- Texte à examiner -
Il est le caillou dans la chaussure du ministre des finances luxembourgeois, Pierre Gramegna. Depuis le mois de février et la mise en place de la commission spéciale TAXE au sein du parlement européen, l’Allemand Sven Giegold mène le combat de la justice fiscale.
Hier à Luxembourg, demain à La Haye et à Londres, l’eurodéputé et rapporteur de la commission TAXE attaque à domicile les États qui ne jouent pas le jeu. Sa démonstration, structurée et argumentée, ne laisse planer aucun doute: il ne lâchera rien dans sa croisade contre les paradis fiscaux. «J’ai commencé à travailler sur ce sujet à 25 ans, j’en ai aujourd’hui 45 et les choses changent, lentement», confie-t-il. Membre fondateur de l’Association pour la taxation des transactions financières et pour l’action citoyenne (Attac) Allemagne, l’eurodéputé est du genre empêcheur de tourner en rond.
«Le travail de la commission TAXE est loin d’être terminé, nous attendons toujours que les États nous transmettent les documents demandés, lance-t-il, frondeur. Parmi eux, le gouvernement luxembourgeois doit cesser son obstruction.» En cause, les demandes répétées au Grand-Duché qui se plaît à balader la commission TAXE. «Le 18 mai, Pierre Gramegna déclarait qu’il n’avait rien à cacher. Depuis, nous attendons toujours», continue Sven Giegold.
Une obstruction manifeste
Or, l’article 4.3 du traité de l’Union européenne est très clair: «En vertu du principe de coopération loyale, l’Union et les États membres se respectent et s’assistent mutuellement dans l’accomplissement des missions découlant des traités. (…) Les États membres facilitent l’accomplissement par l’Union de sa mission et s’abstiennent de toute mesure susceptible de mettre en péril la réalisation des objectifs de l’Union.».

- Enregistrements fournis -
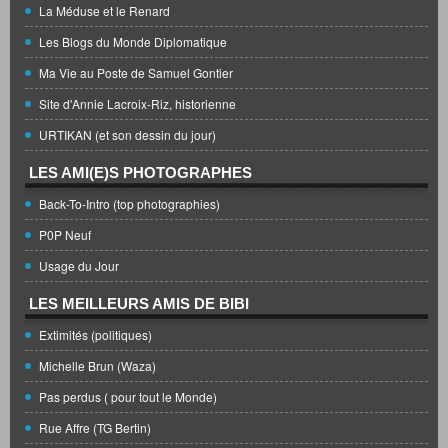
La Méduse et le Renard
Les Blogs du Monde Diplomatique
Ma Vie au Poste de Samuel Gontier
Site d'Annie Lacroix-Riz, historienne
URTIKAN (et son dessin du jour)
LES AMI(E)S PHOTOGRAPHES
Back-To-Intro (top photographies)
P0P Neuf
Usage du Jour
LES MEILLEURS AMIS DE BIBI
Extimités (politiques)
Michelle Brun (Waza)
Pas perdus ( pour tout le Monde)
Rue Affre (TG Bertin)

- Travail à faire -
A. Selon le texte sur la commission TAXE, dans quelles villes l'eurodéputé attaque-t-il à domicile les États qui ne jouent pas le jeu, hier et demain ? Nommez-les toutes.
B. Extrayez du texte sur la commission TAXE le passage qui commence aux mots «Hier à Luxembourg, demain» et s'arrête après «tourner en rond.».

- Réponses par consigne -
A. Luxembourg, La Haye, Londres

B.
Hier à Luxembourg, demain à La Haye et à Londres, l’eurodéputé et rapporteur de la commission TAXE attaque à domicile les États qui ne jouent pas le jeu. Sa démonstration, structurée et argumentée, ne laisse planer aucun doute: il ne lâchera rien dans sa croisade contre les paradis fiscaux. «J’ai commencé à travailler sur ce sujet à 25 ans, j’en ai aujourd’hui 45 et les choses changent, lentement», confie-t-il. Membre fondateur de l’Association pour la taxation des transactions financières et pour l’action citoyenne (Attac) Allemagne, l’eurodéputé est du genre empêcheur de tourner en rond.